ПРИВЕДЁННЫЙ ОТРЫВОК ::
************

Тамерлан Агузаров, председатель Верховного суда Северной Осетии:

— Скажите, у потерпевших есть вопросы?

— Есть.

— Подождите.

— Есиев.

— Есиев, присаживайтесь. У представителей потерпевших есть вопросы?

Таймураз Чеджемов:

— Есть, есть. А как Вы оцениваете сегодня действия Дзасохова, Дзантиева? Что Вам врали.

— Это наверное было взаимосвязано. Они, как я слышал, вот когда свыше 500 заложников, захват такой большой, тогда весь мир должен быть оповещен. А может огласки не хотели, поэтому?

— Огласки чего?

— Ну, вот этого теракта. Может, наши хотели своими силами здесь разобраться.

************

ПРИВЕДЁННЫЕ СТРОКИ ::
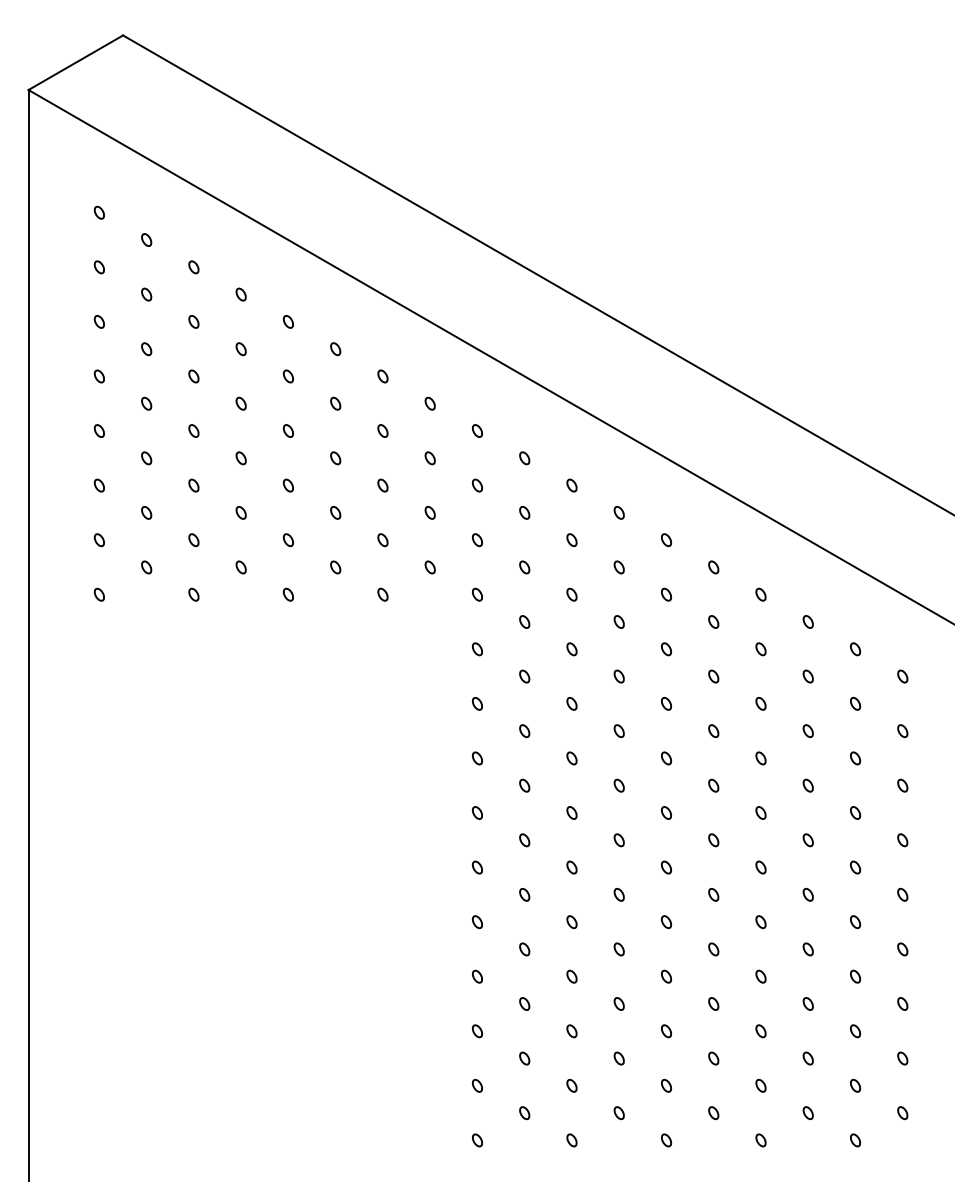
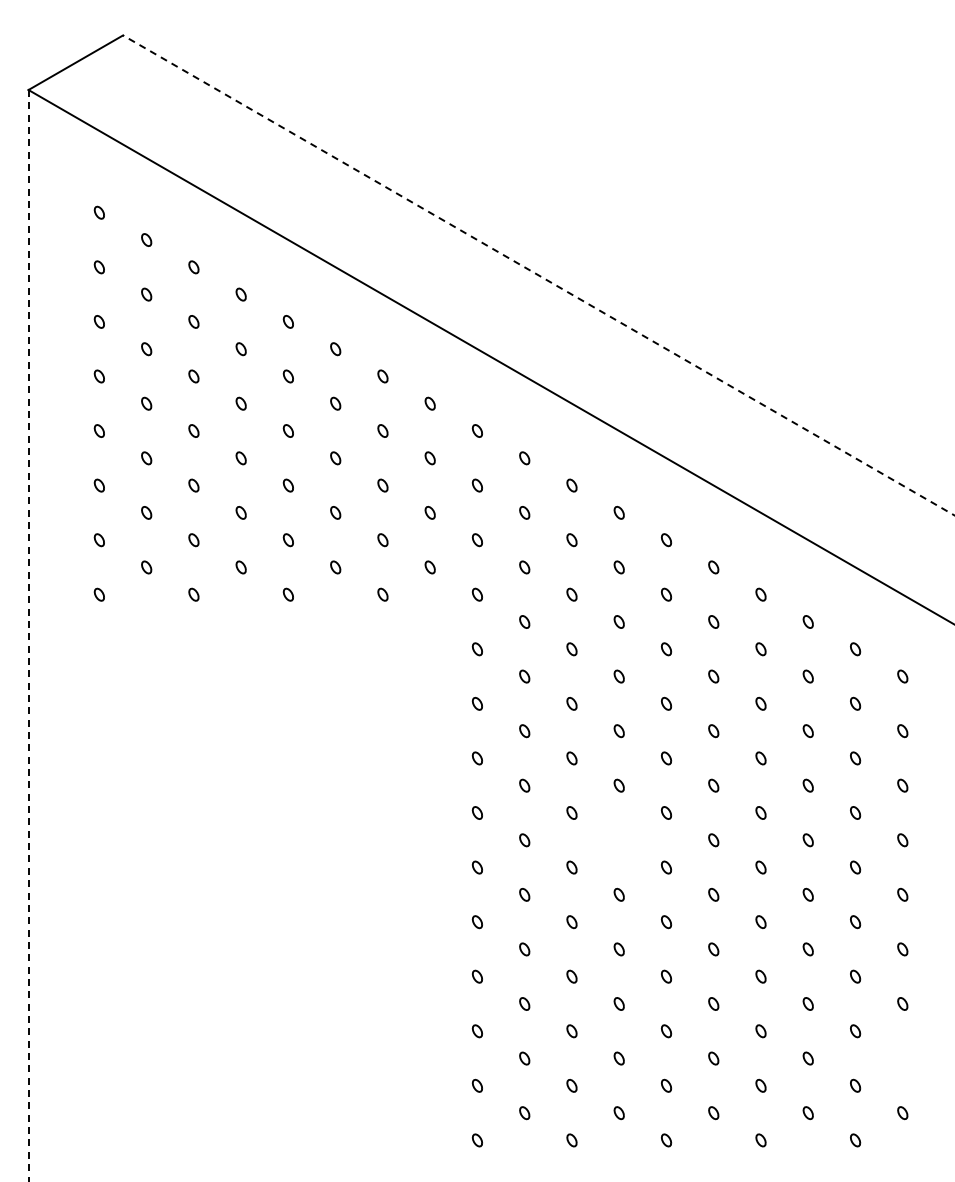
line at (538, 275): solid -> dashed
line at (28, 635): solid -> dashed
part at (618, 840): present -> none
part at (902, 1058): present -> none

************

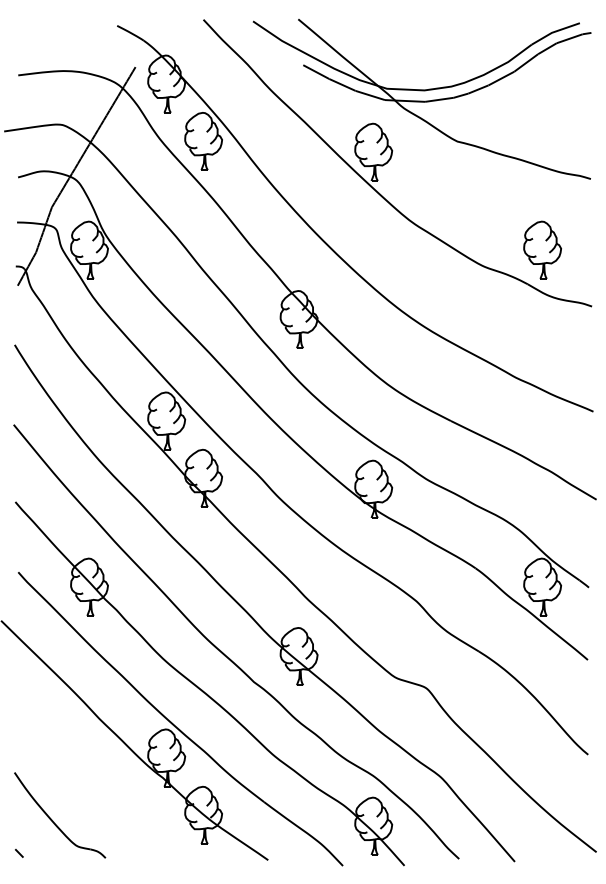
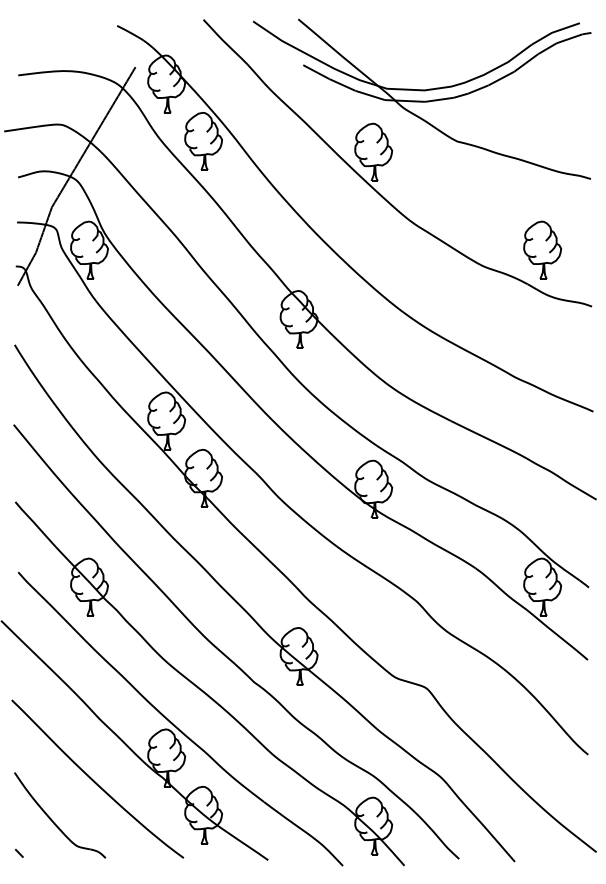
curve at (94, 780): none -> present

************

ЗАДАЧА ::
Пожалуйста, допишите стенограмму судебного заседания, начав сразу после её последней реплики.

ОТВЕТ НА ЗАДАНИЕ ::
— А Вы знаете, что 1 числа они знали действительное или примерное число заложников. Прокурор республики возбудил уголовное дело 1 числа в 11 часов утра, где написал, что захватили свыше 600 заложников. Е6сли прокурор знал, то наверное и президент знал, и министр внутренних дел. Что хотя бы свыше 600. Почему же они людям правду не говорили. Как Вы это объясните?

— Вот не говорили, и все.

— Как Вы это оцениваете?

— Врали.

— Вам это нравится?

— Конечно нет. Но я же говорю, я за руку держал Дзантиева, я им говорю: «Там ни 200, ни 300. Там минимум 850.» Ну, просто, по моим подсчетам. Сколько там родителей, и всех этих людей еще.

— А 3 числа Вы там были?

— В школе?

— Около школы.

— Был.

— Что там происходило?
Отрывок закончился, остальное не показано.